Вы попросили меня спасти вас, подумал Берингер. Хотя на самом деле этот порочный немец, насколько помнил нейрохирург, никогда не произносил ничего подобного. Вы попросили меня спасти вас, но, чтобы вас спасти, мне пришлось вас уничтожить. Вот что я с вами сделал. Вот чем я занимаюсь.
Шестнадцать
I
Александер Бруно ребенком попал в оклендскую больницу, в ожоговое отделение. Он пролежал там почти месяц, в том числе шесть дней в палате интенсивной терапии.
С тех пор он ни разу не оставался в больнице на ночь, не считая его злоключений в «Шаритэ». Да и вообще он редко показывался врачу. Беспомощное состояние, в котором он сейчас оказался, восстанавливаясь после удаления менингиомы, поначалу показалось ему таким же, как тогда в детстве. Это состояние перепуталось в его воображении с ощущениями, которые могли возникать у Джун в ее зонах реальности – в секте хиппи в округе Марин, в их крошечной квартирке в Беркли, в мастерской по изготовлению гипсовой лепнины на Сан-Пабло-авеню и даже в приюте для бездомных, где он ее навещал после того, как стал жить в квартирах у официантов из Chez Panisse. И теперь казалось, что его силой вынудили погрузиться в воспоминания о том времени.
А где же сегодняшний Бруно?
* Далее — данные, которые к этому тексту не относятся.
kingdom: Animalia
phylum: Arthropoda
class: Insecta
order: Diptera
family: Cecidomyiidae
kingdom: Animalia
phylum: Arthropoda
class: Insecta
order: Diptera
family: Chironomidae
Ответ на невысказанный вопрос то и дело звучал у него в ушах – его произносили голоса, в которых он различал филиппинский, тайский и мексиканский акценты, и звучали эти голоса то сочувственно, то равнодушно и торопливо:
– Вы в больнице, милый. Отдыхайте.
Еще голоса могли добавить:
– Да, верно, ваше лицо забинтовано. Вы на искусственной вентиляции легких. И перестаньте это трогать, а то нам придется опять вас привязать.
Или:
– Вы уже хорошо дышите. Не надо разговаривать.
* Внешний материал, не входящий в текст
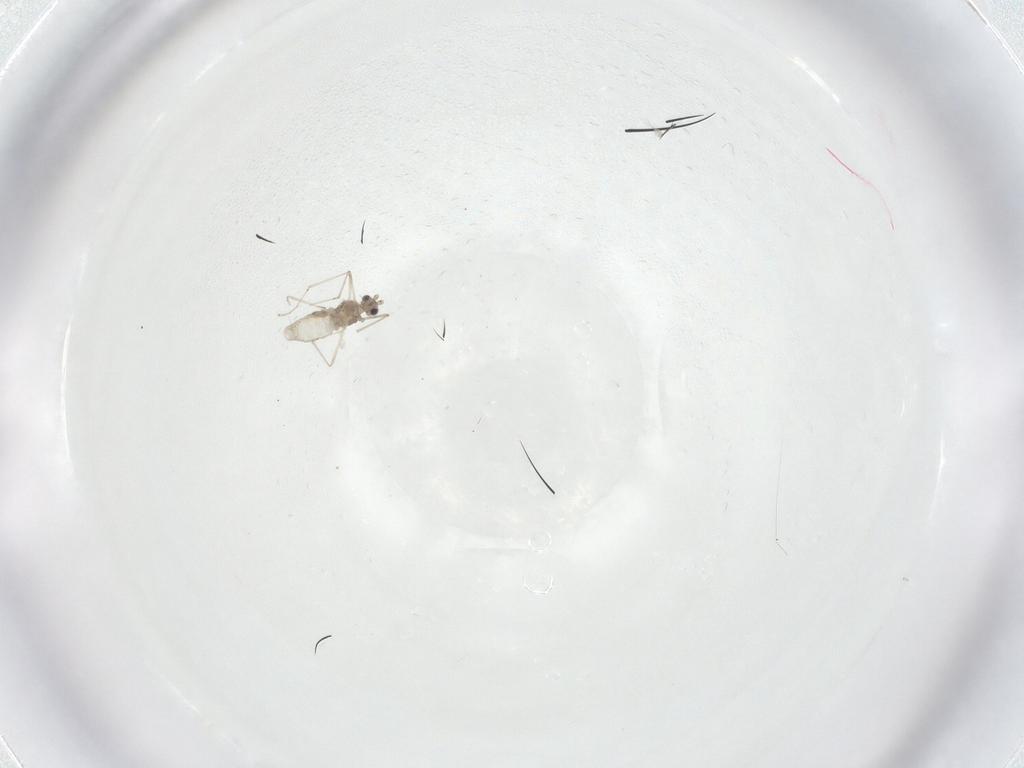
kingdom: Animalia
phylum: Arthropoda
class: Insecta
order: Diptera
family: Cecidomyiidae
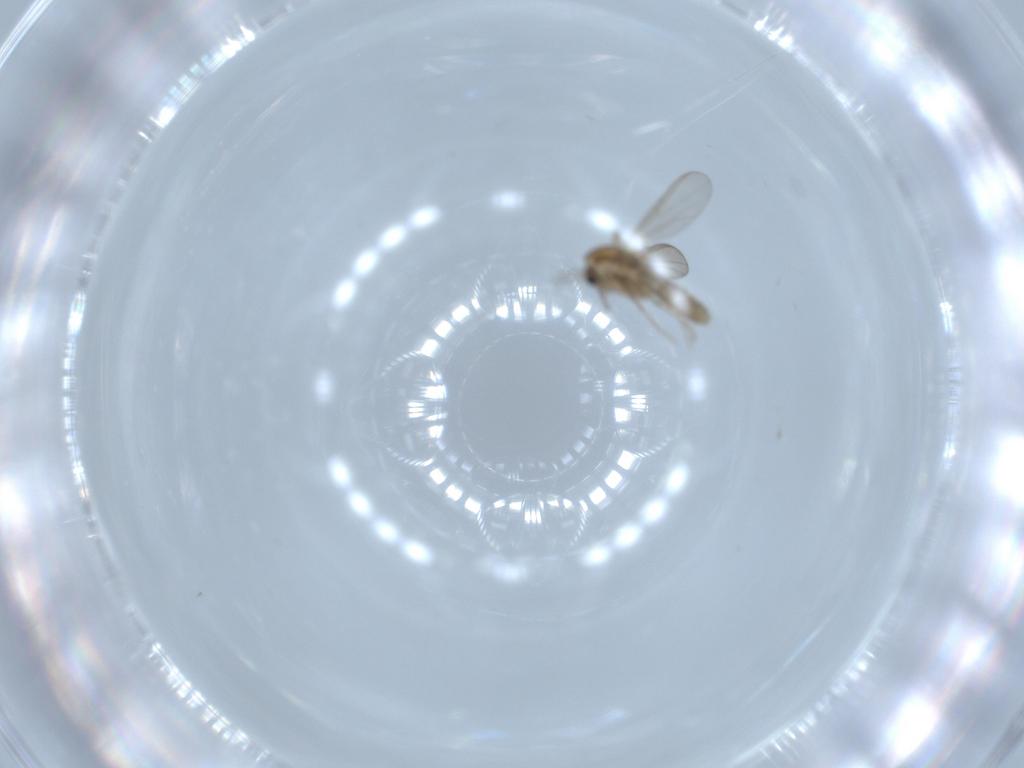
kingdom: Animalia
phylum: Arthropoda
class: Insecta
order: Diptera
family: Chironomidae
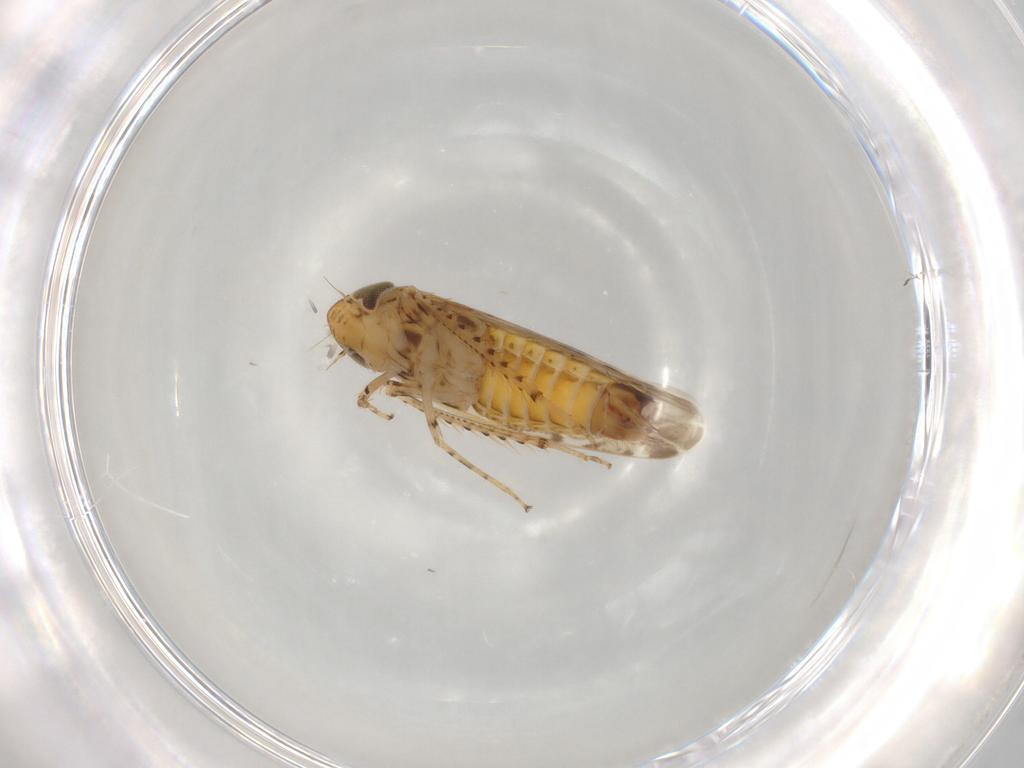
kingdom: Animalia
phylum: Arthropoda
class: Insecta
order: Hemiptera
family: Cicadellidae
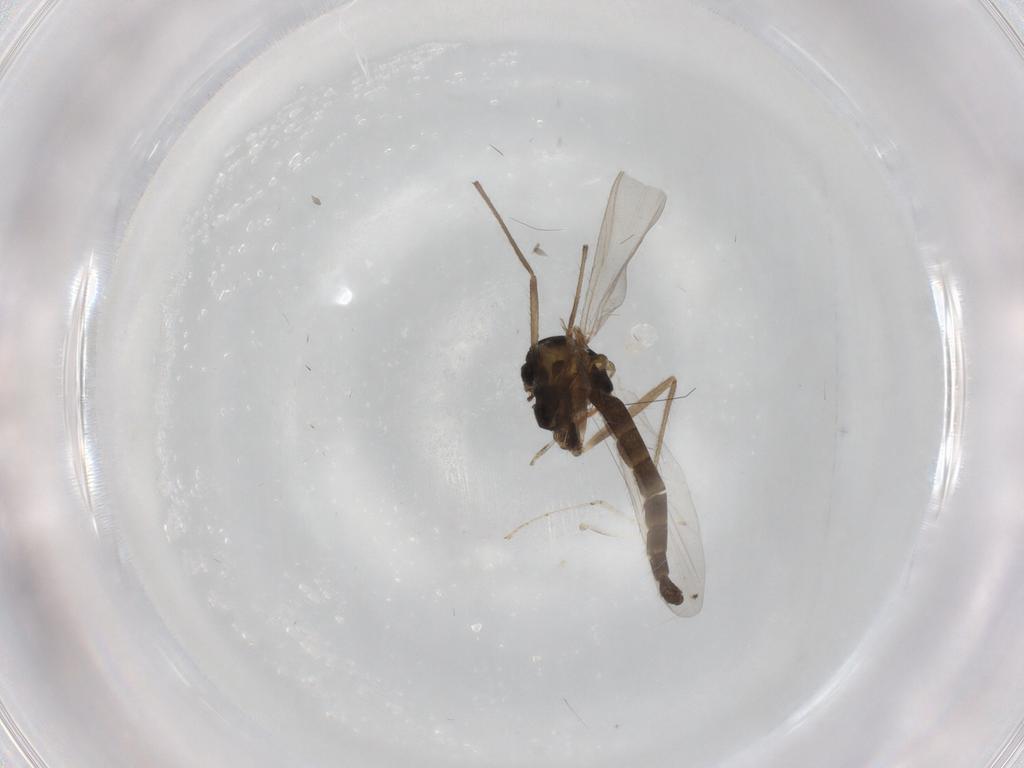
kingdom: Animalia
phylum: Arthropoda
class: Insecta
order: Diptera
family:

Какие-то люди ему многократно объясняли его положение, пока он наконец им не поверил и не вспомнил после очередного пробуждения их слова. Тогда-то он и стал осознавать связь между их словами и воспоминаниями о прибытии в эту клинику, где он вверил себя их заботам. Полненькая хохотушка-шотландка, шутливо предлагала Бруно коктейль, а сама вкалывала иглу не в его плоть, а в соцветие пластиковых трубочек, закрепленных у его локтя.
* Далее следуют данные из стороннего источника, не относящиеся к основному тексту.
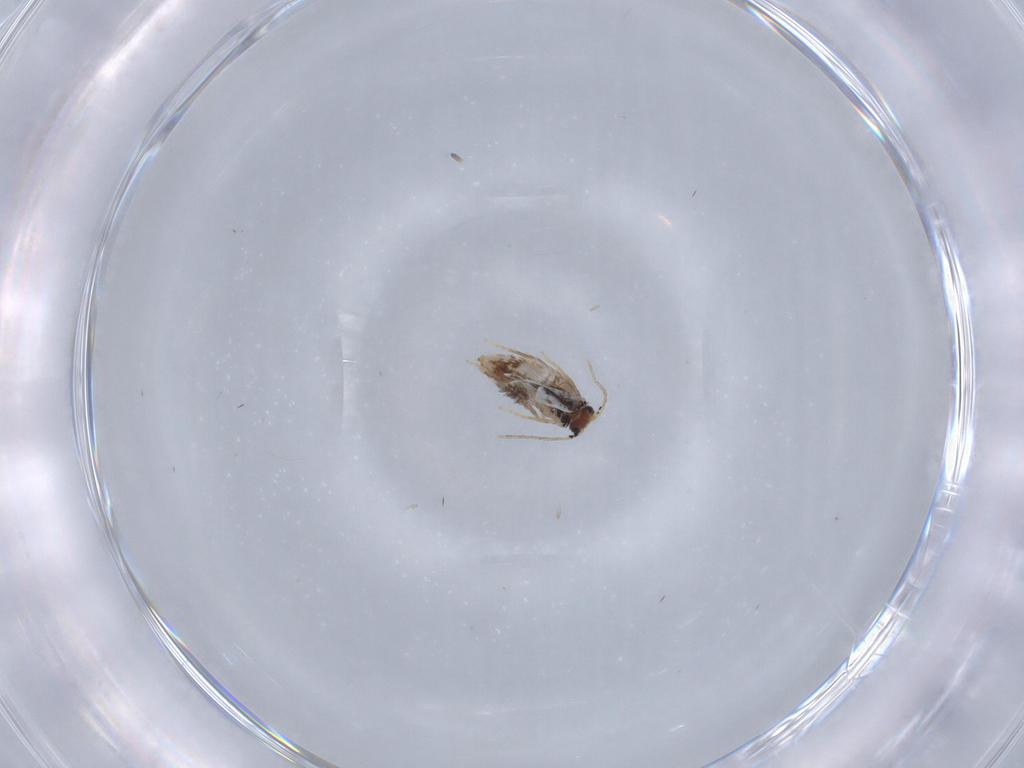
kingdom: Animalia
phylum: Arthropoda
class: Insecta
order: Lepidoptera
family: Nepticulidae
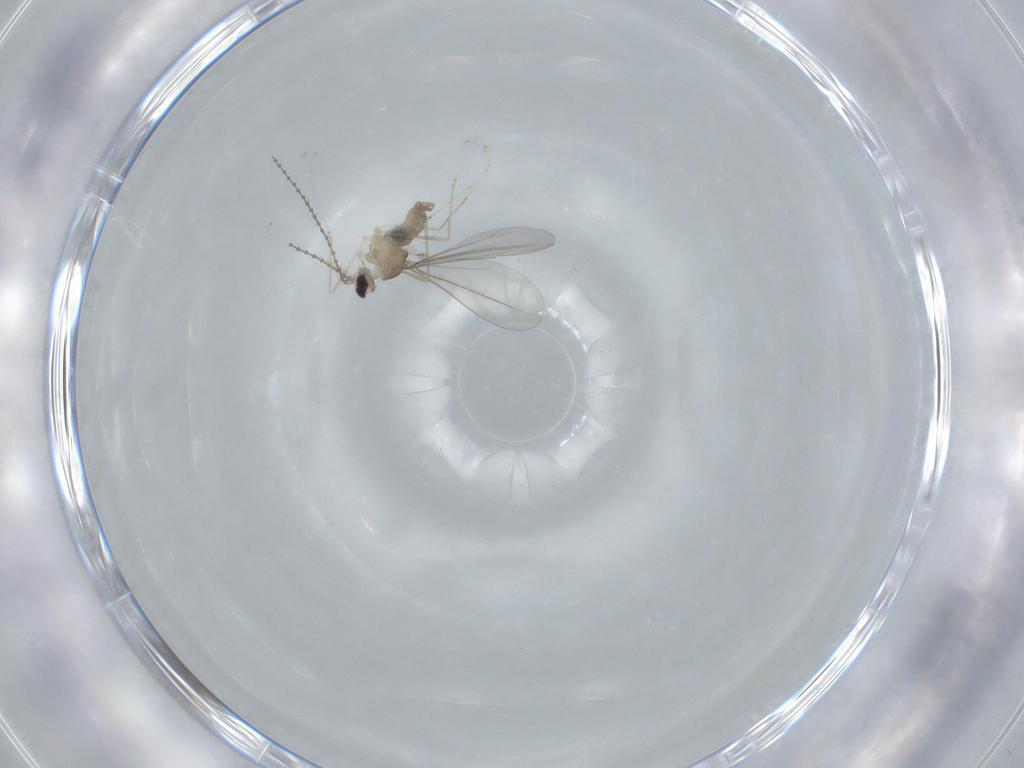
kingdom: Animalia
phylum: Arthropoda
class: Insecta
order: Diptera
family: Cecidomyiidae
Но вот чего он никак не мог связать с нынешним своим состоянием, так это временами всплывавшие воспоминания о промежутке между его последним вздохом и теперешним обездвиженным положением. Те события представлялись ему сценами из фильма, демонстрируемого во тьме на экране, где мелькали кадры с кровью и бессвязными репликами, а он тщился от них отвлечься. И так, обретаясь в темноте повязок на глазах, обманутый сходством пиканья и гудения приборов у его кровати с такими же давнишними звуками, а еще и дезориентированный во времени и пространстве из-за слепоты, Бруно блаженно впал в транс воспоминаний.
Он ошпарился кипятком из стеклянной кофеварки. Он завтракал в их квартирке на Честнат-стрит, сидя за кухонной стойкой, и на него опрокинулась кофеварка в форме колбы песочных часов. Это случилось тем летом, когда ему исполнилось одиннадцать, как раз перед бурным наступлением пубертатного периода. Вообще-то это был не кофе, а кипяток, залитый в верхнюю емкость с молотыми зернами и еще не успевший просочиться сквозь фильтр вниз, – этот кипяток и обварил его, когда кофеварка вдруг качнулась.